■ Work required ■
Format the lines of the listing below as a Markdown table with the columns "No." and "Text," numbering each row and skipping any blank lines. Leave the pictures out of the table.

■ The input ■

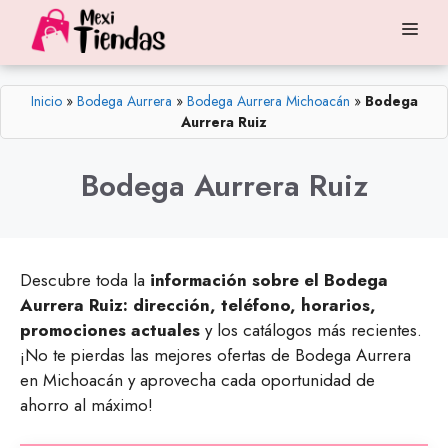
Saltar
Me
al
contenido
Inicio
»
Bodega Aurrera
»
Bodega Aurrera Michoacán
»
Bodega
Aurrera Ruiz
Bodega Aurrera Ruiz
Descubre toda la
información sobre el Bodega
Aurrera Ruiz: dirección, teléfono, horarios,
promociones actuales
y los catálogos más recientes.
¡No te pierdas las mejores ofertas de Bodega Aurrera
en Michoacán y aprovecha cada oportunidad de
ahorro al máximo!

■ Your solution ■
| No. | Text |
|---|---|
| 1 | Saltar |
| 2 | Me |
| 3 | al |
| 4 | contenido |
| 5 | Inicio |
| 6 | » |
| 7 | Bodega Aurrera |
| 8 | » |
| 9 | Bodega Aurrera Michoacán |
| 10 | » |
| 11 | Bodega |
| 12 | Aurrera Ruiz |
| 13 | Bodega Aurrera Ruiz |
| 14 | Descubre toda la |
| 15 | información sobre el Bodega |
| 16 | Aurrera Ruiz: dirección, teléfono, horarios, |
| 17 | promociones actuales |
| 18 | y los catálogos más recientes. |
| 19 | ¡No te pierdas las mejores ofertas de Bodega Aurrera |
| 20 | en Michoacán y aprovecha cada oportunidad de |
| 21 | ahorro al máximo! |